一般社団法人 日本医療情報学会

[3-E-3-03] MID-NETを用いた甲状腺機能低下症の検索精度に関する検討

*井上 隆輔1 (1. 東北大学病院メディカルITセンター)

Phenotyping, MID-NET, hypothyroidism

目的:医療情報データベースであるMID-NETを用いて、疫学研究の実施に適切な対象者の抽出が可能となるよう抽出条件を設定する。
方法:甲状腺機能低下症を対象とし、初期条件では2020/12/14~2021/3/31に甲状腺機能低下症に関連する病名(レセプト、DPCを含む)の開始日があり、甲状腺機能低下症に対する薬物治療を行っている患者とした。該当者は診療録を確認し、真のケース、疑わしいケース、その他のケースに判定し、陽性的中度(PPV)を算出した。
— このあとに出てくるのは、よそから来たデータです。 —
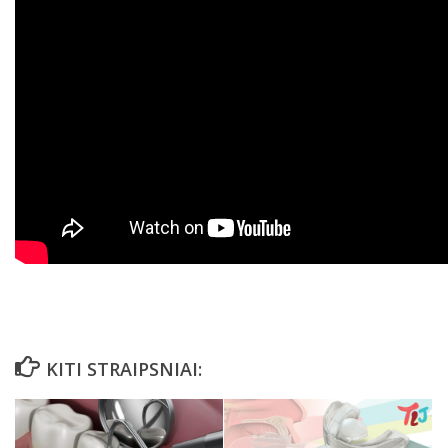
KITI STRAIPSNIAI:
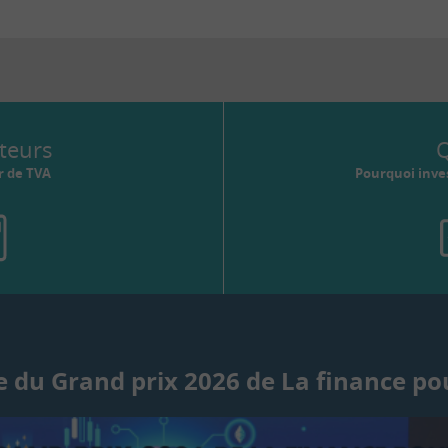
teurs
Q
r de TVA
Pourquoi inves
 du Grand prix 2026 de La finance po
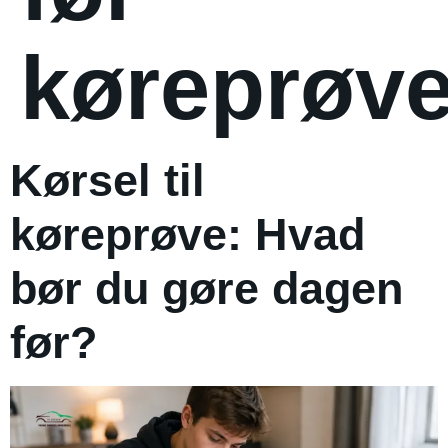
køreprøv
Kørsel til
køreprøve: Hvad
bør du gøre dagen
før?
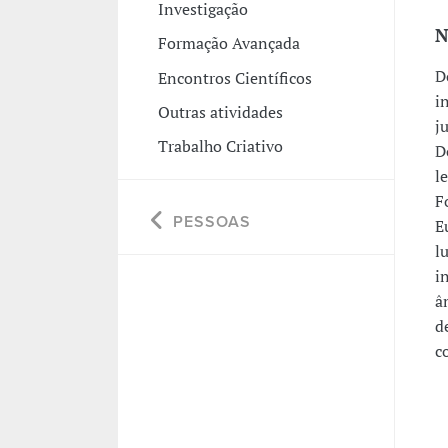
Investigação
N
Formação Avançada
D
Encontros Científicos
i
Outras atividades
j
Trabalho Criativo
D
l
F
PESSOAS
E
l
i
â
d
c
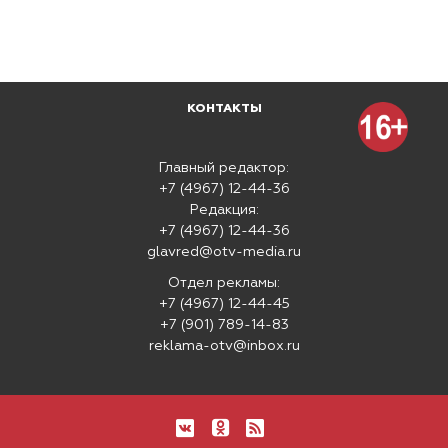
КОНТАКТЫ
Главный редактор:
+7 (4967) 12-44-36
Редакция:
+7 (4967) 12-44-36
glavred@otv-media.ru
Отдел рекламы:
+7 (4967) 12-44-45
+7 (901) 789-14-83
reklama-otv@inbox.ru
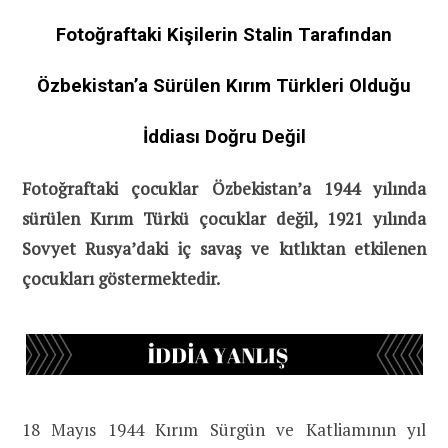
Fotoğraftaki Kişilerin Stalin Tarafından
Özbekistan’a Sürülen Kırım Türkleri Olduğu
İddiası Doğru Değil
Fotoğraftaki çocuklar Özbekistan’a 1944 yılında
sürülen Kırım Türkü çocuklar değil, 1921 yılında
Sovyet Rusya’daki iç savaş ve kıtlıktan etkilenen
çocukları göstermektedir.
18 Mayıs 1944 Kırım Sürgün ve Katliamının yıl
更に、機械学習によりPPVに影響する要因を検討し、PPV改善を目的に改良型アウトカムを作成した。本研究は本学医学系研究科倫理委員会により承認されている。
結果:初期条件により抽出された194例を調査した。真のケース56例、疑わしいケース30例、その他のケース108例であった。PPVは28.9%、疑わしいケースを真のケースとして扱うと44.3%であった。 その他のケースとなった例は、甲状腺機能低下症治療中であるが、治療により検査値が安定している例が81例と、大半を占めた。また、検査が行われていない例も24例存在した。 機械学習では、遊離サイロキシン(FT4)低値がきわめて強く関連した。他の項目は、遊離トリヨードサイロニン(FT3)、甲状腺刺激ホルモン(TSH)を含めた検査値異常、薬剤等も目立った関連を示さなかった。 以上を踏まえ、「甲状腺機能低下症の病名開始日前後30日以内に甲状腺機能低下症治療薬の処方があり、かつFT4の結果値が正常下限未満である」という改良型アウトカムを設定した。これによりいずれも真のケースである44例が抽出され、PPVは100%となった。感度も80%以上を維持した。
結論:初期条件ではPPVが低かったが、機械学習の結果を踏まえた改良型アウトカムにより、PPVが大きく改善した。